Creating Electric Flow In A Wiring Schematic aebruce
1/23/2005 10:51:39 PM
flash actionscript:
I am new to Flash and Actionscript. I am trying to create an electrical
schematic which shows electricity flowing through the wires when certain
buttons are clicked. The electrical wires can have different voltages (24VDC,
28VDC, 26VAC, 115VAC, or no electric flow) flowing through the wires, and
sometimes the elcetric flow will be in the opposite direction. I created a New
Symbol, MovieClip, and made 9 different frame events along the timeline. The
first frame is no electric flow (black), frame 2-5 is two small balls (1-red,
1-white) that create motion in one direction, frames 6-9 is two small balls
(1-white, 1-red) that create motion in the opposite direction, and so forth.
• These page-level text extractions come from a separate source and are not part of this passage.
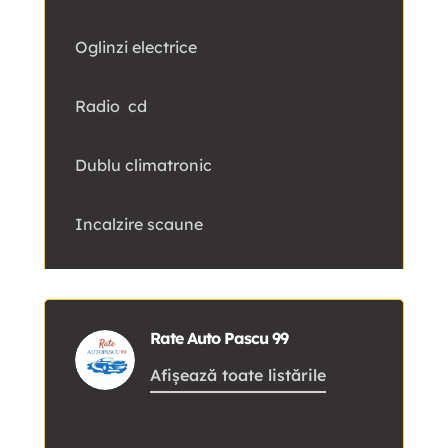
Oglinzi electrice
Radio cd
Dublu climatronic
Incalzire scaune
Rate Auto Pascu 99
Afișează toate listările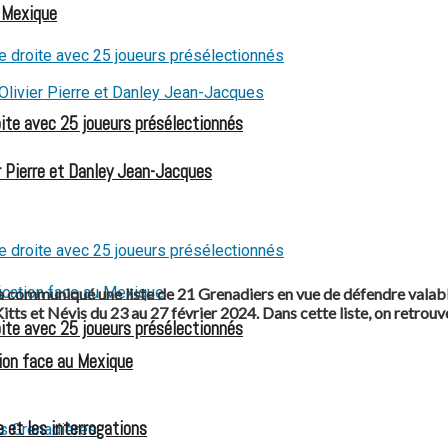
u Mexique
oite avec 25 joueurs présélectionnés
 Pierre et Danley Jean-Jacques
 communiqué une liste de 21 Grenadiers en vue de défendre valable
ts et Névis du 23 au 27 février 2024. Dans cette liste, on retrouve
oite avec 25 joueurs présélectionnés
ion face au Mexique
 et les interrogations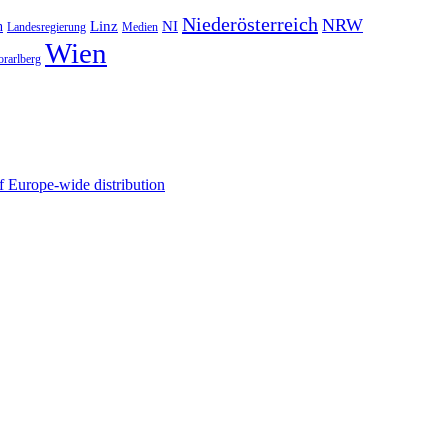
Niederösterreich
NRW
NI
n
Linz
Landesregierung
Medien
Wien
orarlberg
 Europe-wide distribution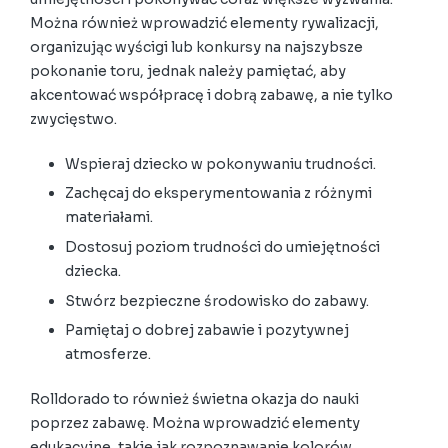
Można również wprowadzić elementy rywalizacji,
organizując wyścigi lub konkursy na najszybsze
pokonanie toru, jednak należy pamiętać, aby
akcentować współpracę i dobrą zabawę, a nie tylko
zwycięstwo.
Wspieraj dziecko w pokonywaniu trudności.
Zachęcaj do eksperymentowania z różnymi
materiałami.
Dostosuj poziom trudności do umiejętności
dziecka.
Stwórz bezpieczne środowisko do zabawy.
Pamiętaj o dobrej zabawie i pozytywnej
atmosferze.
Rolldorado to również świetna okazja do nauki
poprzez zabawę. Można wprowadzić elementy
edukacyjne, takie jak rozpoznawanie kolorów,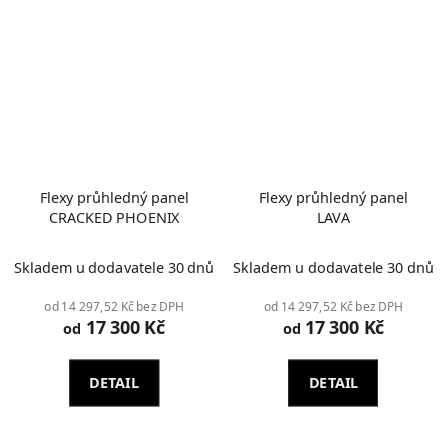
Flexy průhledný panel
Flexy průhledný panel
CRACKED PHOENIX
LAVA
Skladem u dodavatele 30 dnů
Skladem u dodavatele 30 dnů
od 14 297,52 Kč bez DPH
od 14 297,52 Kč bez DPH
17 300 Kč
17 300 Kč
od
od
DETAIL
DETAIL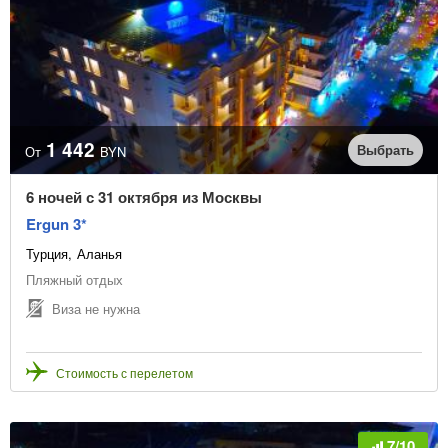
1 442
Выбрать
От
BYN
6 ночей с 31 октября из Москвы
Ergun 3*
Турция
Аланья
Пляжный отдых
Виза не нужна
Стоимость с перелетом
7/10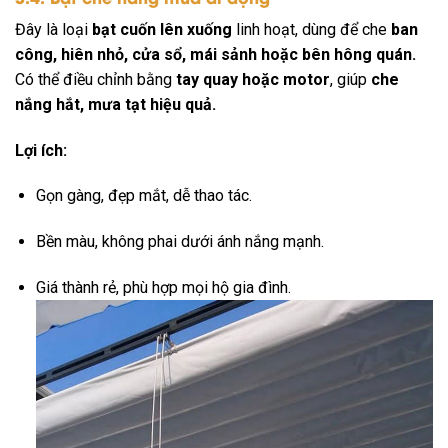
Đây là loại
bạt cuốn lên xuống
linh hoạt, dùng để che
ban
công, hiên nhỏ, cửa sổ, mái sảnh hoặc bên hông quán.
Có thể điều chỉnh bằng
tay quay hoặc motor
, giúp
che
nắng hắt, mưa tạt hiệu quả.
Lợi ích:
Gọn gàng, đẹp mắt, dễ thao tác.
Bền màu, không phai dưới ánh nắng mạnh.
Giá thành rẻ, phù hợp mọi hộ gia đình.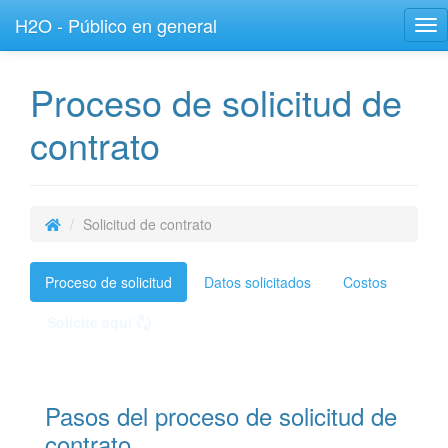
H2O - Público en general
Tog
nav
Proceso de solicitud de
contrato
Solicitud de contrato
Proceso de solicitud
Datos solicitados
Costos
Solicite aquí
Pasos del proceso de solicitud de
contrato.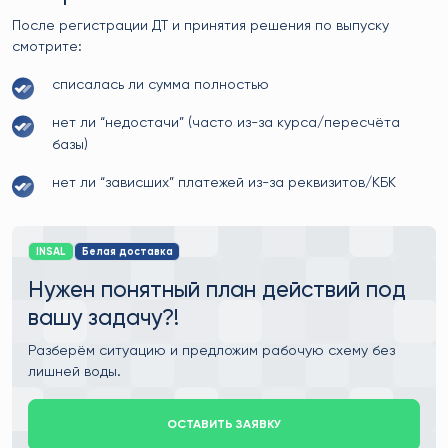
После регистрации ДТ и принятия решения по выпуску
смотрите:
списалась ли сумма полностью
нет ли “недостачи” (часто из-за курса/пересчёта
базы)
нет ли “зависших” платежей из-за реквизитов/КБК
INSAL
Белая доставка
Нужен понятный план действий под
вашу задачу?!
Разберём ситуацию и предложим рабочую схему без
лишней воды.
ОСТАВИТЬ ЗАЯВКУ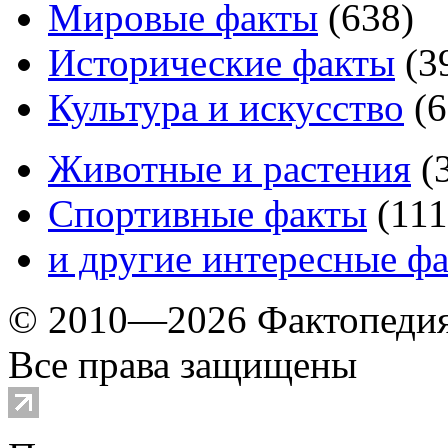
Мировые факты
(
638
)
Исторические факты
(
3
Культура и искусство
(
6
Животные и растения
(
Спортивные факты
(
111
и другие
интересные ф
© 2010—2026 Фактопеди
Все права защищены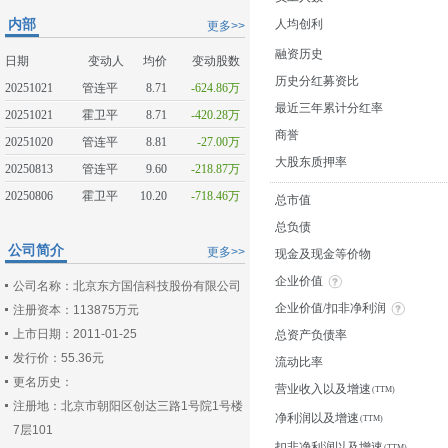
内部
人均创利
更多>>
融资历史
日期
变动人
均价
变动股数
历史分红募资比
20251021
管连平
8.71
-624.86万
最近三年累计分红率
20251021
霍卫平
8.71
-420.28万
商誉
20251020
管连平
8.81
-27.00万
大股东质押率
20250813
管连平
9.60
-218.87万
20250806
霍卫平
10.20
-718.46万
总市值
总负债
公司简介
更多>>
现金及现金等价物
企业价值
公司名称：北京东方国信科技股份有限公司
企业价值/扣非净利润
注册资本：113875万元
上市日期：2011-01-25
总资产负债率
发行价：55.36元
流动比率
更名历史：
营业收入以及增速
注册地：北京市朝阳区创达三路1号院1号楼
净利润以及增速
7层101
扣非净利润以及增速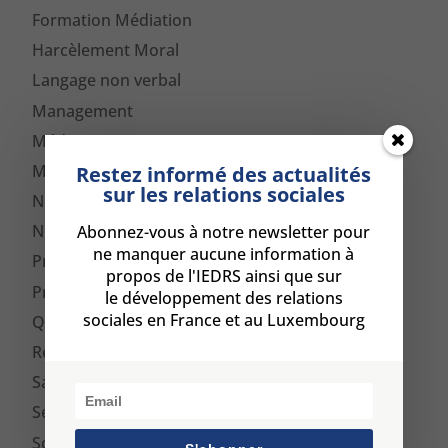
Formation Médiation
Harcèlement Moral
Langage non verbal
Management
Médiation
Médiation Luxembourg
Restez informé des actualités
sur les relations sociales
Newsletter
Non classé
Abonnez-vous à notre newsletter pour
ne manquer aucune information à
Presse
propos de l'IEDRS ainsi que sur
Prévention de conflits
le développement des relations
sociales en France et au Luxembourg
QVT
Ressources Humains
Satisfaction client
Sexisme
Souffrance au travail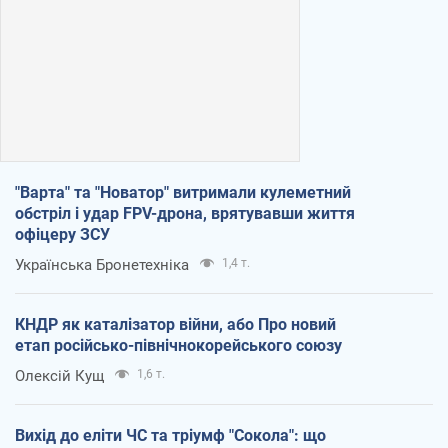
"Варта" та "Новатор" витримали кулеметний
обстріл і удар FPV-дрона, врятувавши життя
офіцеру ЗСУ
Українська Бронетехніка
1,4 т.
КНДР як каталізатор війни, або Про новий
етап російсько-північнокорейського союзу
Олексій Кущ
1,6 т.
Вихід до еліти ЧС та тріумф "Сокола": що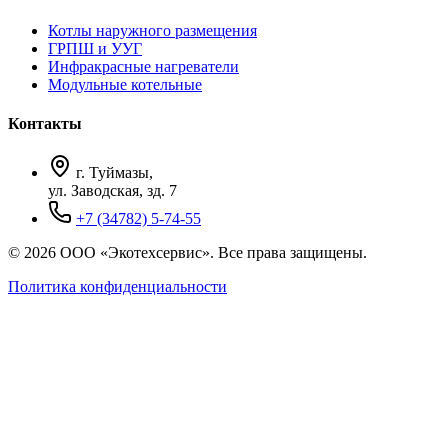
Котлы наружного размещения
ГРПШ и УУГ
Инфракрасные нагреватели
Модульные котельные
Контакты
г. Туймазы,
ул. Заводская, зд. 7
+7 (34782) 5-74-55
© 2026 ООО «Экотехсервис». Все права защищены.
Политика конфиденциальности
When I drag the MovieClip from the Library I want to link them together, like a
chain, to make the length of wire I need for each circuit segment. With
Actionscript, I then want to 'gotoAndPlay' the specific segment in the
MovieClip based on different buttons clicked. When I place the Library
MovieClips on the screen I give the same 'Instance Names' to all Movieclips
that pertain to a certain wire segment. I use a different 'Instance Name' for
other wire segments that will act differently, based on the button clicked. My
problem is that only one Movieclip (2 balls) play along the wire segment where
I have given all the Movieclips the same 'Instance Name'. Thanks for any help.
Bruce...
Re: Creating Electric Flow In A Wiring Schematic rlc5611
1/24/2005 3:14:00 AM
You need to rethink your plan. You should not give several movie clips the same
instance name because you can only target one of them. You can place several
movie clips that are common into a single movie clip. Will the diagram
construction be something you a user will create dynamically during runtime or
is this just a library you are putting togther for your own use during
authoring? Either way, if I had multiple movie clips with red dots moving one
way or the other, I would make the dots into movie clips also and use a hitTest
so that when the dot got to the end of its segment, it would trigger the dot in
the next segment to start moving and so on and so on such that the motion
looked continuous. You should think very hard about the '9 frame' concept and
make certain it is really the correct way to begin the project because once you
start, if you change your mind later, that will be the hardest thing to back
out of. Another idea would be to keep each state of motion as a movie clip
within the segment (one frame) movie clip with all three of the movie clips
(you would actually only need two) being normally invisible and only being made
visible as the corresponding button was pressed. These would be a lot easier to
modify after-the-fact, for example. What you are planning sounds great and
Flash can do it. I have worked on projects of similar scope and having a good
plan up front will save you a ton of work later on. Play with different ideas
until you get what you want before you get too far along. Probably someone here
has done the same or similar and can give some good advice.